At a value of $9 million per life, there is a practical and economical need to fix the issue, officials say, but the competing financial interests of cellphone providers, law enforcement and legislators stunt reform to a near halt.

Concern for the infrastructural flaw has been raised at various points in the last two decades, most notably in 1999, when Congress “called for a system that would use the best technology available to deliver emergency assistance.”

Since then, an increasing reliance on wireless networks has created new problems yet to be fixed.

Unlike traditional landlines, which automatically identify most locations, the same process is not applicable for wireless calls that are traced to cellphone towers, and that makes it difficult for emergency dispatchers to pinpoint a caller’s location.

For one, most cellphone-tracking methods still in use today rely on triangulation, which locates callers by measuring the distance between each cellphone tower that picks up the emergency call.

And while this method can generally pinpoint someone’s location within 300 square meters, an Atlantic article said, locating someone on a dense city block or in an apartment building is still difficult.

According to The Times of Northwest Indiana, Brian Hitchcock, the director of Lake County’s emergency services, said he wants the FCC to enforce its rules on cellphone service providers who do not comply with global positioning standards, but the process has been slow.

What’s the holdup?

It is true that, in the present, simple acts such as ordering a pizza or purchasing the next best selling novel are made seamless through location-based software. In this sense, smartphone GPS technology has been suggested as a potential solution for the 911 location problem.

Nonetheless, officials calling for reform, like Roger Hixson, the technical director of the National Emergency Number Association, said 911 has to operate accurately for all its users, not just individuals with smartphones.

Instead, Hixson’s organization called for the FCC to revise federal regulations for the 911 system in 2010, and, after more debates involving lobbyists on both sides, the FCC passed new rules, crafted in part by the cellphone carriers themselves.

The final deal stipulated accurate location data 40 percent of the time by 2017 and an 80 percent accuracy rate by 2021, target goals that have been criticized for their seemingly low expectations. However, the FCC noted the current rate of accuracy in 2016 is below 40 percent nationally, meaning any sign of growth would be a positive trend.

Also, the requirement for finding callers within a multi-story building labeled “vertical location” will reportedly be phased in at a later date.

In the end, while communities wait for federal laws and cellphone services to catch up, emergency dispatch services are left in the dark.

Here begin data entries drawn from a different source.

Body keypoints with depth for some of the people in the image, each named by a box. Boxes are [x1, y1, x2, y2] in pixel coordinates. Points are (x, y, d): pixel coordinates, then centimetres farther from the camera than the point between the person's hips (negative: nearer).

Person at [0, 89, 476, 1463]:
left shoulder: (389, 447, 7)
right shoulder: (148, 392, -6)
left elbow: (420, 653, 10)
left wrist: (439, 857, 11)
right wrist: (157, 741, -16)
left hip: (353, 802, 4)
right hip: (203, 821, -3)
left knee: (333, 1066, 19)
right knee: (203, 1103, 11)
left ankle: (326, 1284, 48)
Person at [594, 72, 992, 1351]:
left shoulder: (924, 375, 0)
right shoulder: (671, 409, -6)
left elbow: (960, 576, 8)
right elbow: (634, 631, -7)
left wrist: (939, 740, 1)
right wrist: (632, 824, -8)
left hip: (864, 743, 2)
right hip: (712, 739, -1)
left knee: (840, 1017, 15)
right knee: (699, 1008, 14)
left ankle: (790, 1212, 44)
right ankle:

As for Marion County, Katie Carlson, a spokeswoman for the Marion County Sheriff’s Office, said cellular 911 calls received by their dispatchers are geographically located using “Phase 2” programming technology.

AT&T, the vendor for the Marion County Sheriff’s Office dispatch unit, uses “Phase 2” to identify cellphone calls within hundreds of feet, which coincides triangulation methods locating individuals within 300 square meters, or nearly 1,000 feet.

In most cases, such as a caller stating their exact address, this may not be an issue, but in moments when a caller cannot, having access to better location technology or text messages and photos, for instance, can save some of the 10,000 lives lost, officials from the FCC say.